Directions:
Every record below is to be repeated exactly, with the pictures left out.

Joint position lists:
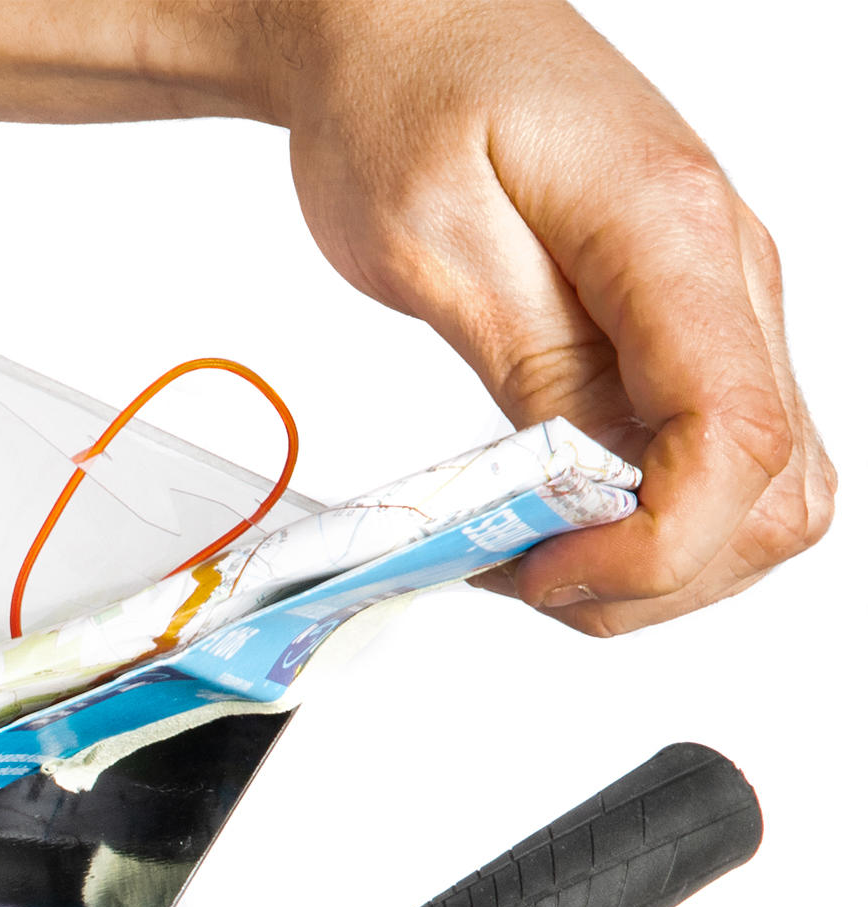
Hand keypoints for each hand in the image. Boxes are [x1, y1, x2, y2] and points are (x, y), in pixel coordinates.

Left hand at [269, 0, 832, 632]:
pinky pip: (713, 461)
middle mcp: (727, 273)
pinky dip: (643, 522)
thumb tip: (579, 482)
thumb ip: (526, 365)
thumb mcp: (432, 241)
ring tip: (530, 552)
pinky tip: (552, 517)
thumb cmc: (409, 100)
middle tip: (523, 573)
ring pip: (763, 496)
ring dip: (654, 564)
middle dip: (654, 576)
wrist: (407, 23)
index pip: (737, 443)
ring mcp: (717, 306)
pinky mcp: (681, 332)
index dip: (654, 549)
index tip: (542, 571)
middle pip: (774, 494)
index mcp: (673, 237)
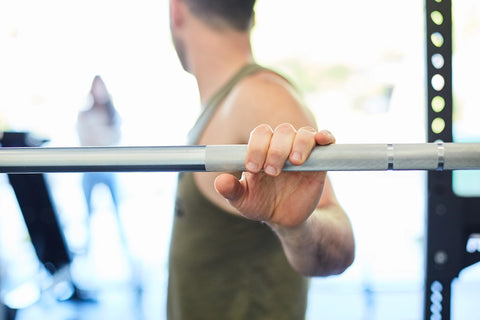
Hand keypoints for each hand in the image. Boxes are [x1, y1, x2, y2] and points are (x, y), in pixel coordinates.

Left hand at [214, 123, 335, 226]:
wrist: (286, 219)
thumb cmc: (261, 205)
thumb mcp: (243, 200)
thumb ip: (231, 190)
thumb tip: (219, 181)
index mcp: (261, 150)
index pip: (260, 135)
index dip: (256, 147)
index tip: (253, 168)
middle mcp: (281, 146)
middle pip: (281, 131)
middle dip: (276, 149)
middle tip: (272, 172)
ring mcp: (301, 151)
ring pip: (303, 134)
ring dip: (298, 145)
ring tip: (293, 164)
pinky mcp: (320, 160)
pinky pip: (325, 139)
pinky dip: (325, 136)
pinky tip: (322, 140)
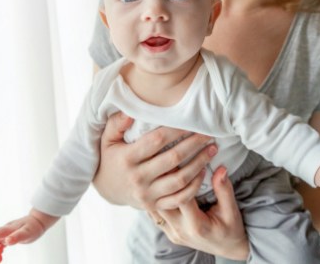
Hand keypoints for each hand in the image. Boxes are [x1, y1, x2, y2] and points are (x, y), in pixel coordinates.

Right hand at [0, 210, 54, 263]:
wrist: (40, 221)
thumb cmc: (34, 226)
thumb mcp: (27, 232)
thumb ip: (17, 236)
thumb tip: (7, 241)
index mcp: (9, 228)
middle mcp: (6, 230)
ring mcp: (7, 233)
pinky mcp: (9, 236)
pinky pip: (0, 244)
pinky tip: (0, 258)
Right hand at [93, 111, 218, 209]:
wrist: (107, 189)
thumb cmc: (111, 157)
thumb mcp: (107, 139)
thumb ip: (116, 123)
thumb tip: (130, 112)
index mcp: (127, 158)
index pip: (156, 141)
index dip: (176, 130)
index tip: (191, 122)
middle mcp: (138, 178)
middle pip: (173, 159)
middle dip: (194, 144)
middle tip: (208, 134)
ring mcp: (147, 195)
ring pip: (180, 180)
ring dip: (199, 163)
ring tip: (212, 150)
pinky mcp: (155, 206)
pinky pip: (180, 199)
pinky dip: (194, 186)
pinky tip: (203, 171)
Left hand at [149, 167, 249, 260]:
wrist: (228, 248)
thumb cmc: (231, 229)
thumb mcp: (232, 210)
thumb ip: (224, 190)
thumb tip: (220, 169)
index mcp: (197, 226)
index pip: (182, 198)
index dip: (183, 178)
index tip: (184, 160)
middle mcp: (180, 231)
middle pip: (162, 203)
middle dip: (163, 182)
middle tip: (165, 161)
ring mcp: (173, 233)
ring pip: (155, 208)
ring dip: (157, 190)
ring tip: (160, 170)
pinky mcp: (169, 231)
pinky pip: (157, 214)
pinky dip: (157, 198)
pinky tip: (159, 184)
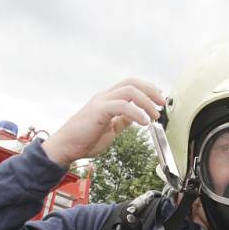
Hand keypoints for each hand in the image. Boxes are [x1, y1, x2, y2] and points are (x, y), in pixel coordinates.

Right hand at [42, 78, 164, 166]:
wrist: (66, 147)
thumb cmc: (84, 139)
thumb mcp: (110, 129)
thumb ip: (122, 120)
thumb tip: (136, 117)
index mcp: (108, 99)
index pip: (131, 85)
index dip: (148, 89)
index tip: (160, 99)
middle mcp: (105, 96)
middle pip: (132, 82)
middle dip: (151, 91)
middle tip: (162, 104)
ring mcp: (101, 102)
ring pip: (129, 90)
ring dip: (146, 101)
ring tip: (155, 115)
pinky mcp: (99, 111)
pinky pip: (122, 106)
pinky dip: (136, 113)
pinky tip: (144, 123)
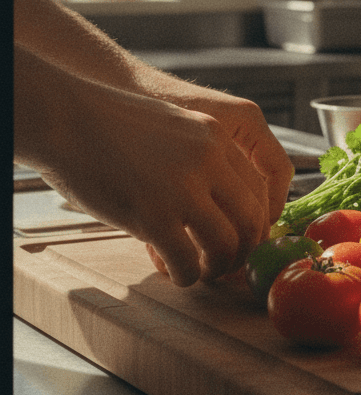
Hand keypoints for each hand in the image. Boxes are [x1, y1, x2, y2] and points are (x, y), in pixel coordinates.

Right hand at [33, 76, 273, 285]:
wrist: (67, 119)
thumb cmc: (111, 125)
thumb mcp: (176, 125)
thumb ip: (203, 153)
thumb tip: (218, 196)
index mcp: (217, 136)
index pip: (259, 188)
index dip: (257, 221)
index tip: (247, 237)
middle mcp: (208, 160)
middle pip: (251, 219)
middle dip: (245, 249)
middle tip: (230, 263)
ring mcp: (182, 189)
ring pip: (226, 244)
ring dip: (219, 266)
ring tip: (204, 271)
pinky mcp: (153, 216)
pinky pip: (187, 260)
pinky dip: (188, 275)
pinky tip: (178, 274)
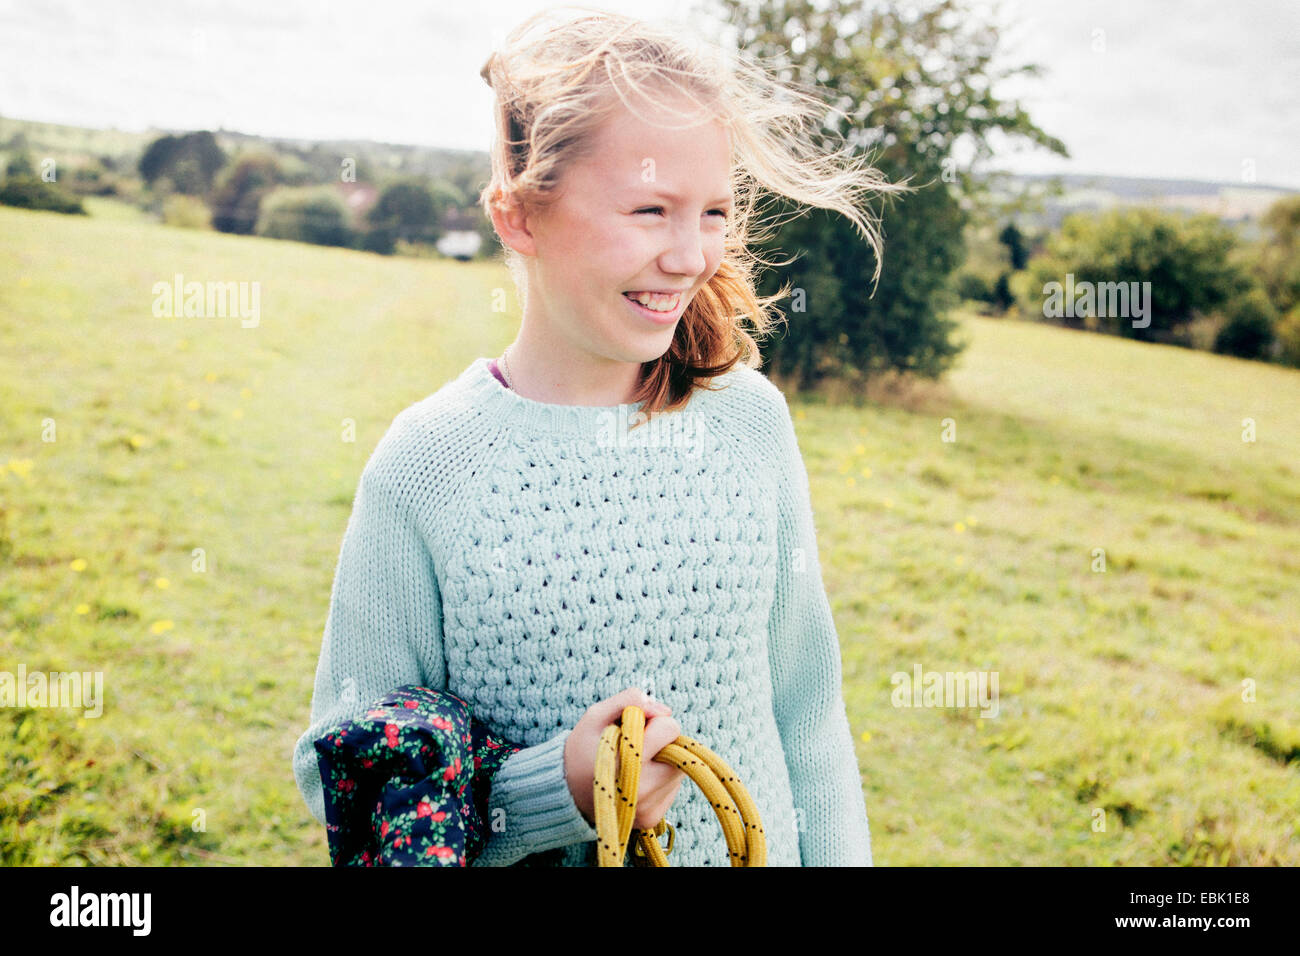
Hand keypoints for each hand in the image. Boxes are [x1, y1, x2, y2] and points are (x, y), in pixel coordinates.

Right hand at [564, 687, 686, 830]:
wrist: (566, 792)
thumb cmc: (582, 749)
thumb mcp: (596, 716)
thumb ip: (628, 701)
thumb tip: (664, 709)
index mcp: (630, 764)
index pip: (669, 729)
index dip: (655, 721)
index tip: (636, 726)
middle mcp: (643, 791)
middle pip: (679, 751)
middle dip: (661, 742)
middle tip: (635, 745)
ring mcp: (649, 809)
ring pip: (677, 770)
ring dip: (662, 760)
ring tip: (633, 762)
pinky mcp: (653, 819)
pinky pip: (671, 788)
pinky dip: (659, 778)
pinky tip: (636, 778)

Answer section:
Hand keypoints for each hand in the image. Boxes are [x1, y1, x2, y2] and points are (x, y), in pixel coordinates.

Left hand at [269, 0, 832, 632]:
pinky pip: (713, 461)
middle mcp: (727, 273)
pinky dip: (643, 522)
thumb tip: (579, 482)
thumb ip: (526, 365)
thumb mcp: (432, 241)
ring tip: (530, 552)
pinky tip: (552, 517)
thumb cmc: (409, 100)
middle tip: (523, 573)
ring pip: (763, 496)
ring dip: (654, 564)
middle dip: (654, 576)
wrist: (407, 23)
index pip: (737, 443)
ring mcp: (717, 306)
pinky mcp: (681, 332)
index dip: (654, 549)
index tip: (542, 571)
middle pip: (774, 494)
index mcp: (673, 237)
Hand keypoints for each hand in the image. Boxes are [x1, y1, x2, y2] and points are (x, y), in pixel coordinates.

Left hand at [214, 123, 335, 226]:
wrist: (286, 219)
thumb cmc: (261, 205)
thumb mcp: (243, 200)
thumb ip: (231, 190)
thumb tip: (219, 181)
index mcp: (261, 150)
index pip: (260, 135)
index dip: (256, 147)
index tip: (253, 168)
middle mcp: (281, 146)
middle pip: (281, 131)
middle dip: (276, 149)
middle tip: (272, 172)
ring mcp: (301, 151)
ring pip: (303, 134)
ring dip: (298, 145)
ring tip: (293, 164)
pinky mcp: (320, 160)
pinky pip: (325, 139)
pinky dip: (325, 136)
pinky tip: (322, 140)
Hand keypoints for each hand in the image. Boxes are [x1, y1, x2, y2] and points are (x, y), in pixel coordinates.

Right hand at [0, 210, 54, 263]:
wrist: (40, 221)
thumb cmc: (34, 226)
thumb mcp: (27, 232)
thumb ip: (17, 236)
thumb tip: (7, 241)
index mcp: (9, 228)
middle mcp: (6, 230)
ring mcp: (7, 233)
pinky mcp: (9, 236)
pinky pip: (0, 244)
pinky tip: (0, 258)
Right hand at [93, 111, 218, 209]:
wrist: (107, 189)
thumb cmc: (111, 157)
thumb mcp: (107, 139)
thumb ip: (116, 123)
thumb tip: (130, 112)
index mcp: (127, 158)
index pip: (156, 141)
index dip: (176, 130)
index tip: (191, 122)
middle mcp: (138, 178)
middle pip: (173, 159)
middle dip: (194, 144)
middle tip: (208, 134)
ring mcp: (147, 195)
ring pip: (180, 180)
ring dip: (199, 163)
ring tip: (212, 150)
pinky mcp: (155, 206)
pinky pip: (180, 199)
pinky dip: (194, 186)
pinky tip: (203, 171)
Left hand at [149, 167, 249, 260]:
wrist: (228, 248)
thumb cmc: (231, 229)
thumb mcp: (232, 210)
thumb ip: (224, 190)
thumb tip: (220, 169)
index mcp: (197, 226)
index pip: (182, 198)
index dip: (183, 178)
index tip: (184, 160)
middle mcp: (180, 231)
middle pip: (162, 203)
middle dip: (163, 182)
middle tip: (165, 161)
ring mcp: (173, 233)
ring pip: (155, 208)
ring dip: (157, 190)
ring tip: (160, 170)
pinky mcp: (169, 231)
pinky pip: (157, 214)
pinky dip: (157, 198)
pinky tip: (159, 184)
Hand keypoints for each hand in the image. Boxes are [x1, y1, x2, y2] and points are (x, y), in pixel coordinates.

Right hand at [42, 78, 164, 166]:
wrist: (66, 147)
thumb cmc: (84, 139)
thumb mcp: (110, 129)
thumb ip: (122, 120)
thumb tip: (136, 117)
index mcp: (108, 99)
index pip: (131, 85)
index dip: (148, 89)
index tip: (160, 99)
middle mcp: (105, 96)
middle pip: (132, 82)
middle dip: (151, 91)
middle tip: (162, 104)
ring mcp: (101, 102)
ring pip: (129, 90)
ring dip: (146, 101)
ring tip: (155, 115)
pinky mcp: (99, 111)
pinky pip: (122, 106)
pinky dip: (136, 113)
pinky tip: (144, 123)
Hand keypoints for each hand in the image. Boxes are [x1, y1, x2, y2] and points are (x, y), in pixel coordinates.

Right hand at [33, 76, 273, 285]:
wrist: (67, 119)
thumb cmc: (111, 125)
thumb mcp: (176, 125)
thumb ip: (203, 153)
thumb tip: (218, 196)
index mcp: (217, 136)
index pip: (259, 188)
index dip: (257, 221)
index tip: (247, 237)
middle mcp: (208, 160)
middle pip: (251, 219)
middle dip: (245, 249)
middle tip: (230, 263)
ring mcp: (182, 189)
ring pip: (226, 244)
ring dip: (219, 266)
ring tip: (204, 271)
pinky mcp: (153, 216)
pinky pip: (187, 260)
pinky dip: (188, 275)
pinky tip: (178, 274)
Hand keypoints for each hand in the image. Boxes are [x1, y1, x2, y2] and points are (x, y), in pixel coordinates.

Right hand at [564, 687, 686, 830]:
wrist: (566, 792)
thumb cmc: (582, 749)
thumb mcp: (596, 716)
thumb ip: (628, 701)
thumb tip: (664, 709)
index mcp: (630, 764)
index pip: (669, 729)
index dip: (655, 721)
index tip: (636, 726)
middle mcp: (643, 791)
middle pip: (679, 751)
middle dip: (661, 742)
middle tip: (635, 745)
ring mcp: (649, 809)
ring pip: (677, 770)
ring dip: (662, 760)
ring tip: (633, 762)
pinky mcp: (653, 819)
pinky pip: (671, 788)
pinky dip: (659, 778)
pinky tip: (636, 778)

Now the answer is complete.